Stored data entries:
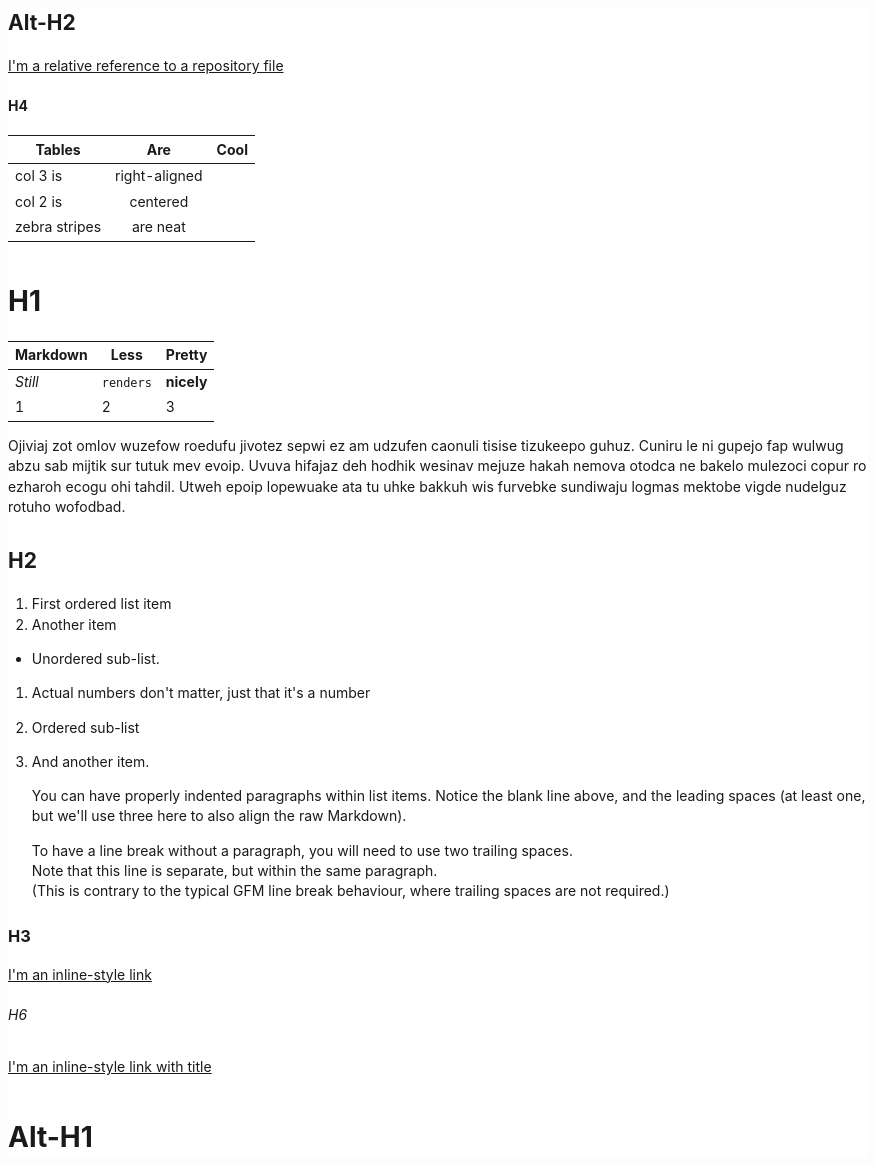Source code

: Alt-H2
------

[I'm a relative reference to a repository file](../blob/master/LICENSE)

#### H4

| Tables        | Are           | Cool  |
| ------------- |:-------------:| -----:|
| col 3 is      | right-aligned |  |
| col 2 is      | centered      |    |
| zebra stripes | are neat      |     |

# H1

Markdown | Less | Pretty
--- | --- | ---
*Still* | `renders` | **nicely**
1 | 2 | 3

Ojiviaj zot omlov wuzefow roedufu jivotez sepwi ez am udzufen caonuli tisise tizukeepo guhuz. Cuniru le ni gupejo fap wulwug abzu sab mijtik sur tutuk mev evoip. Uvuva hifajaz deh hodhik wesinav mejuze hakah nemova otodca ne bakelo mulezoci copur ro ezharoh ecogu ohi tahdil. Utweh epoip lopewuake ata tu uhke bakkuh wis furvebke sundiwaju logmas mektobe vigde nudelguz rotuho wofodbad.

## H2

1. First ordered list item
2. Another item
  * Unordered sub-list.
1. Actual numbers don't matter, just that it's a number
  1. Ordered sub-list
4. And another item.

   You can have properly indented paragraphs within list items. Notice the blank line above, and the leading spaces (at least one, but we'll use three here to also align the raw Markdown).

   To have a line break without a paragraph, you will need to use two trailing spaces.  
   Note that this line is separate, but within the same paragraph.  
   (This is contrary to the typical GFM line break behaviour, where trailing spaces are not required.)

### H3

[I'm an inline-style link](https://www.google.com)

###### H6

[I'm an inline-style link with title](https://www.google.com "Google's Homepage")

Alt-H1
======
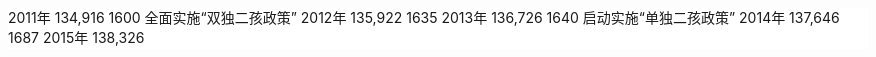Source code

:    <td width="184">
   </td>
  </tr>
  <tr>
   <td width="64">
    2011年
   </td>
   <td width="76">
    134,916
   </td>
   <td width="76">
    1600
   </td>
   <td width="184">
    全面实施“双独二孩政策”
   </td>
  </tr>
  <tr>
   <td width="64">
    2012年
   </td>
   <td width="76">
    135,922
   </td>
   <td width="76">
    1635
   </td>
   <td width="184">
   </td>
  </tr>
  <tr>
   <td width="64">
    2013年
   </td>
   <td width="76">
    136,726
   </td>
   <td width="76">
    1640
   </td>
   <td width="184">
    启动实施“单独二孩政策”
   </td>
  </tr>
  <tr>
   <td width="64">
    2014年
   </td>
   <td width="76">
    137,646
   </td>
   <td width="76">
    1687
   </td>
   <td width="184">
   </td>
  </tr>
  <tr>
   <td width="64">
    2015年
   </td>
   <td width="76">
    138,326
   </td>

REQUEST: With the pictures removed, return all the entries exactly.

RESULT BELOW:
Source code

: Alt-H2
------

[I'm a relative reference to a repository file](../blob/master/LICENSE)

#### H4

| Tables        | Are           | Cool  |
| ------------- |:-------------:| -----:|
| col 3 is      | right-aligned |  |
| col 2 is      | centered      |    |
| zebra stripes | are neat      |     |

# H1

Markdown | Less | Pretty
--- | --- | ---
*Still* | `renders` | **nicely**
1 | 2 | 3

Ojiviaj zot omlov wuzefow roedufu jivotez sepwi ez am udzufen caonuli tisise tizukeepo guhuz. Cuniru le ni gupejo fap wulwug abzu sab mijtik sur tutuk mev evoip. Uvuva hifajaz deh hodhik wesinav mejuze hakah nemova otodca ne bakelo mulezoci copur ro ezharoh ecogu ohi tahdil. Utweh epoip lopewuake ata tu uhke bakkuh wis furvebke sundiwaju logmas mektobe vigde nudelguz rotuho wofodbad.

## H2

1. First ordered list item
2. Another item
  * Unordered sub-list.
1. Actual numbers don't matter, just that it's a number
  1. Ordered sub-list
4. And another item.

   You can have properly indented paragraphs within list items. Notice the blank line above, and the leading spaces (at least one, but we'll use three here to also align the raw Markdown).

   To have a line break without a paragraph, you will need to use two trailing spaces.  
   Note that this line is separate, but within the same paragraph.  
   (This is contrary to the typical GFM line break behaviour, where trailing spaces are not required.)

### H3

[I'm an inline-style link](https://www.google.com)

###### H6

[I'm an inline-style link with title](https://www.google.com "Google's Homepage")

Alt-H1
======
Source code

:    <td width="184">
   </td>
  </tr>
  <tr>
   <td width="64">
    2011年
   </td>
   <td width="76">
    134,916
   </td>
   <td width="76">
    1600
   </td>
   <td width="184">
    全面实施“双独二孩政策”
   </td>
  </tr>
  <tr>
   <td width="64">
    2012年
   </td>
   <td width="76">
    135,922
   </td>
   <td width="76">
    1635
   </td>
   <td width="184">
   </td>
  </tr>
  <tr>
   <td width="64">
    2013年
   </td>
   <td width="76">
    136,726
   </td>
   <td width="76">
    1640
   </td>
   <td width="184">
    启动实施“单独二孩政策”
   </td>
  </tr>
  <tr>
   <td width="64">
    2014年
   </td>
   <td width="76">
    137,646
   </td>
   <td width="76">
    1687
   </td>
   <td width="184">
   </td>
  </tr>
  <tr>
   <td width="64">
    2015年
   </td>
   <td width="76">
    138,326
   </td>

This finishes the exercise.